Sandwiched between the two Monk tunes, is the Charles Lloyd composition and the title song on the album “Mirror”. The lightly swinging feel of this song is played perfectly by this silky smooth rhythm section. Mr. Lloyd is at his most feathery here, playing with a loose, limber feel to his horn that suggests years of familiarity and a resolute direction.
Starting with a soulful bass line by Mr. Rodgers and piano accompaniment by Mr. Moran the traditional “The Water is Wide” has a down home feel that is fun and infectious. Here Mr. Lloyd’s fluttering saxophone is a nice compliment to the steady Rodgers bass line. Mr. Moran, for the most part, keeps his soulful side at bay with his angular approach to the keyboards, but here he manages to appropriately air it out a bit. Rodgers has the most fun on this one with his playful pizzicato.
The album contains three more songs the gospel hymn “Lift Every Voice and Sing” is the least satisfying cut on the album.
“Being and Becoming”,is a free flowing, semi-formless composition that has Moran, Harland and Rodgers laying the groundwork for Mr. Lloyd to searchingly explore ideas on his horn.

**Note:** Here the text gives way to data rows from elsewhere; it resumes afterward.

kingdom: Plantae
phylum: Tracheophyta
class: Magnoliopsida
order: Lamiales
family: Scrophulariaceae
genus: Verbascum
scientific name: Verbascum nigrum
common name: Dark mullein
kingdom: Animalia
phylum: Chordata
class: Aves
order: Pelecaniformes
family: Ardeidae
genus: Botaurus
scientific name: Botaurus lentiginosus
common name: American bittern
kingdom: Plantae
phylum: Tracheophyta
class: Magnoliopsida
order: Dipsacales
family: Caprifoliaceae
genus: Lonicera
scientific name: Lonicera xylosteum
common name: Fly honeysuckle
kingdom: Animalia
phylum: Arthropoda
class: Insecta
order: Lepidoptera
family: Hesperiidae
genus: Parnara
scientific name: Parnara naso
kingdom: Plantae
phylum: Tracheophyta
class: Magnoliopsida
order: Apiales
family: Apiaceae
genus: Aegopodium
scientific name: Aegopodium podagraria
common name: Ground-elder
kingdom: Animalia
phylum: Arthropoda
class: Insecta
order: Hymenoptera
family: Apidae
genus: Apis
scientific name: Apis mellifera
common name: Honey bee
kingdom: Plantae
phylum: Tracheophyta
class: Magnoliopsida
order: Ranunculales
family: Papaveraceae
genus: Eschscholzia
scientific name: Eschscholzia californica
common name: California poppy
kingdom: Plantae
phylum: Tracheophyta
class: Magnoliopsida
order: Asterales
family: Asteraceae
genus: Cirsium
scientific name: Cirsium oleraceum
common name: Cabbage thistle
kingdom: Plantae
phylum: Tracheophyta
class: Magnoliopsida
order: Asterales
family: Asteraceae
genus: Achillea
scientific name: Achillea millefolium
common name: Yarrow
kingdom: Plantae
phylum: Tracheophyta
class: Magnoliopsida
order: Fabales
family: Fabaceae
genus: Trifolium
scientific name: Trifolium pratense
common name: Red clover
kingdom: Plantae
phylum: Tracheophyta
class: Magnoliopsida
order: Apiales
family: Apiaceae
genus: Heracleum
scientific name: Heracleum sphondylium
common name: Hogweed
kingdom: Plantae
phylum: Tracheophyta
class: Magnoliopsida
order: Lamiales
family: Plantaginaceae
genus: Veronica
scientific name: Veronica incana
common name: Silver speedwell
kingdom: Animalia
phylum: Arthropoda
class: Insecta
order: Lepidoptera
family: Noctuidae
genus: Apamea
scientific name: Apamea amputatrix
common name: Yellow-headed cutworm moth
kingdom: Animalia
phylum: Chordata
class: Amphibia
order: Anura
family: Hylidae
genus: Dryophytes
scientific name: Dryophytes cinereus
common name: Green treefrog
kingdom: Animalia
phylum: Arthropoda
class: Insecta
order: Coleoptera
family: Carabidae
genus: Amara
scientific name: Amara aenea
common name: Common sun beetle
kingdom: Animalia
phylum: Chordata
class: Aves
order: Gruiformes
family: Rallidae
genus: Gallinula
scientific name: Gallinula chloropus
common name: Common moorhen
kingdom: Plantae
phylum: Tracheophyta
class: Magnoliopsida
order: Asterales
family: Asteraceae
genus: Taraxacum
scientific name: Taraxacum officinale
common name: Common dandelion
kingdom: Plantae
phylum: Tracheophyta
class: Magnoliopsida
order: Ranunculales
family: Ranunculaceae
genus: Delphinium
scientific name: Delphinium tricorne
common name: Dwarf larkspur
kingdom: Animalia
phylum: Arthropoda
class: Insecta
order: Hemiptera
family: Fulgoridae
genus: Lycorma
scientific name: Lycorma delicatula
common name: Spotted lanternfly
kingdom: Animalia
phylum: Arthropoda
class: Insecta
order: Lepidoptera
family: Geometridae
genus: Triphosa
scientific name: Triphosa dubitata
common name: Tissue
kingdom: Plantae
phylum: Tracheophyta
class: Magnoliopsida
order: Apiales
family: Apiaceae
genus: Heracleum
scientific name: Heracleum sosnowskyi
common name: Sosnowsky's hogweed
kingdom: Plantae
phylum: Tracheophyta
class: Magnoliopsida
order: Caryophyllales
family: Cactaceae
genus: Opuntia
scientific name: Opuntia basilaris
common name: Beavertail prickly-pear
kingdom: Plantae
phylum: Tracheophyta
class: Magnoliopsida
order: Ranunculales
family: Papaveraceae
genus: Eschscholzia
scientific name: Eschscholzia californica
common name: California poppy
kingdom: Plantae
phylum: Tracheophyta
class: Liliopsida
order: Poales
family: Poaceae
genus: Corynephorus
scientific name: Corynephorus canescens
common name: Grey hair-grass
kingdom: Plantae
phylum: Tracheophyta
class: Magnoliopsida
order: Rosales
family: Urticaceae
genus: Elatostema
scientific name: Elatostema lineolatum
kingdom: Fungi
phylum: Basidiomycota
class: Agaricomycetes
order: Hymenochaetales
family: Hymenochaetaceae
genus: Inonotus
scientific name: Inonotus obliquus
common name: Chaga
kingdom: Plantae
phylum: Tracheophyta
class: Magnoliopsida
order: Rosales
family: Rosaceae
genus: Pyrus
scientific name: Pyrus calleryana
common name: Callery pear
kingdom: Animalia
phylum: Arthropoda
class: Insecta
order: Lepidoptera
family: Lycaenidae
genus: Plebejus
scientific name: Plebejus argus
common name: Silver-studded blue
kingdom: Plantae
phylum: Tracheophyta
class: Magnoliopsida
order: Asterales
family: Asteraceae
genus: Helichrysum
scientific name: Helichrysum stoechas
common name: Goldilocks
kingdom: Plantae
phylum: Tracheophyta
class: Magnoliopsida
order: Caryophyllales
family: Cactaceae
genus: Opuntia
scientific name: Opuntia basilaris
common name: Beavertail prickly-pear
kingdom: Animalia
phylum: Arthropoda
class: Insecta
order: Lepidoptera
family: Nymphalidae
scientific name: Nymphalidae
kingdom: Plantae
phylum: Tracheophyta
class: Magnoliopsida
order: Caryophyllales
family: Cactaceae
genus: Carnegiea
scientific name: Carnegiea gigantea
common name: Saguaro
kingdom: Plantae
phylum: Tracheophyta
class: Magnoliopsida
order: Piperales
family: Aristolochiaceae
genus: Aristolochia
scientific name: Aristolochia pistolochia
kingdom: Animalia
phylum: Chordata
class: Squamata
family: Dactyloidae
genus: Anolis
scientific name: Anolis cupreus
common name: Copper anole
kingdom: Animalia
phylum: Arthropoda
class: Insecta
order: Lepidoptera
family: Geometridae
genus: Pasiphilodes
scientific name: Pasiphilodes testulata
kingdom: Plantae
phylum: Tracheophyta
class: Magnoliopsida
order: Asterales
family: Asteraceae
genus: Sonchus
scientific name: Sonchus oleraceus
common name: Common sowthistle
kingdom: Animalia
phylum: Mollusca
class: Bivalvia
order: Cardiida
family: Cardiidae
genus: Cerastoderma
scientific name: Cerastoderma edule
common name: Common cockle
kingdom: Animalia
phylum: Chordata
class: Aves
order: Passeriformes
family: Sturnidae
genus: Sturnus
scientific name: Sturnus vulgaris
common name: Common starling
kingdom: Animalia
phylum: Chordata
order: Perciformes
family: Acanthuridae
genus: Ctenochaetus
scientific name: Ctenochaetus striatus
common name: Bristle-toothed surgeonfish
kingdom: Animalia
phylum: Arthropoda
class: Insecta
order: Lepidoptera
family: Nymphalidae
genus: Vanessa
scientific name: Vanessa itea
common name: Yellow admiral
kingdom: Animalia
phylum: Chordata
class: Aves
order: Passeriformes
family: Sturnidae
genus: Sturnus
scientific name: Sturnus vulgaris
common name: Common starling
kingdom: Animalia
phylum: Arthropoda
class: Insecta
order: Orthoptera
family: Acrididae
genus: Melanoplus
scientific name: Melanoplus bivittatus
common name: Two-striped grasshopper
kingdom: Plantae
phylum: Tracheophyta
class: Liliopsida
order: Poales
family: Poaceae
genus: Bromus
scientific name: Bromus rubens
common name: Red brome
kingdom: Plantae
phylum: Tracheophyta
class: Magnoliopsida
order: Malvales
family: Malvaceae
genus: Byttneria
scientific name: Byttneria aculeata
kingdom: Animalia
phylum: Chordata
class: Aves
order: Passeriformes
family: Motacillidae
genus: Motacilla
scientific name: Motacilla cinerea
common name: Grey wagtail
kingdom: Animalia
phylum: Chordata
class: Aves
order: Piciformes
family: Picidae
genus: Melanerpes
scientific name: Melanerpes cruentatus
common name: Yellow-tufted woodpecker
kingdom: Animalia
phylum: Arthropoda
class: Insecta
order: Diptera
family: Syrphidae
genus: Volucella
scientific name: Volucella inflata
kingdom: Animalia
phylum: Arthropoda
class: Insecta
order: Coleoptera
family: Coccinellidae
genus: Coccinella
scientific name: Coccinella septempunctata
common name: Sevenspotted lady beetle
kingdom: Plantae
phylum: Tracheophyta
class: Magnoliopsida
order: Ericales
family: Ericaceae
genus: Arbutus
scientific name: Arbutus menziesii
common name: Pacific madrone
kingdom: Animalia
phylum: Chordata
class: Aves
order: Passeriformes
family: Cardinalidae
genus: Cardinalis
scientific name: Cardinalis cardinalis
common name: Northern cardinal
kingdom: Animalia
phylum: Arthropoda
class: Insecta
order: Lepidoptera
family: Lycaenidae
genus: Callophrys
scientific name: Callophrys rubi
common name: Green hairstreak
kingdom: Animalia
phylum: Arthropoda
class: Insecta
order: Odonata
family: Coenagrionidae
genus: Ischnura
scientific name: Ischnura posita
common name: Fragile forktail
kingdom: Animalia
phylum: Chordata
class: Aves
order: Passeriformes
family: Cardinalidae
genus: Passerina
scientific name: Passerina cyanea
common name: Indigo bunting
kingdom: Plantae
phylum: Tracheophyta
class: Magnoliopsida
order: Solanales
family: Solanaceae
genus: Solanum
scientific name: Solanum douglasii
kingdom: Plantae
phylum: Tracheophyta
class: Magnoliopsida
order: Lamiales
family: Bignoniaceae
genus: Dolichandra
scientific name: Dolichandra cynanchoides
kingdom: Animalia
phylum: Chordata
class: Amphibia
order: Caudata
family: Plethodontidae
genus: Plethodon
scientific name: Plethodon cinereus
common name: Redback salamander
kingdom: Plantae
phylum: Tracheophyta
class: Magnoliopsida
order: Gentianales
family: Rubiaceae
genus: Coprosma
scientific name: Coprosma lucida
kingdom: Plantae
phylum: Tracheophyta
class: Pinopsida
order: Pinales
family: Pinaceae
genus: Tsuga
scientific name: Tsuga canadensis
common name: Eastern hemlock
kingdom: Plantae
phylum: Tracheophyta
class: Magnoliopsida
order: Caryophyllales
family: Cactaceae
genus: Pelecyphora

The last song is a Bhagavida Gita inspired, spoken word Lloyd composition “Tagi” where he softly speaks in a meditative chant-like mantra on top of the arco bass of Rodgers, the delicate piano musings of Mr. Moran and the “Om-like” baritone chants of Mr. Harland. This is a deeply meditative piece comparable to Jack DeJohnette's " Music in the Key of Om" and perfect for all those who practice yoga.
At seventy-two Mr. Lloyd demonstrates his ability to bring together talented young musicians and inspire them to create some challenging and enjoyable music.
Recorded December 9 & 10, 2009 at Santa Barbara Sound Design, California
Musicians: Charles Lloyd, (tenor and alto saxophones); Jason Moran (piano); Reuben Rodgers (double bass); Eric Harland (drums & voice).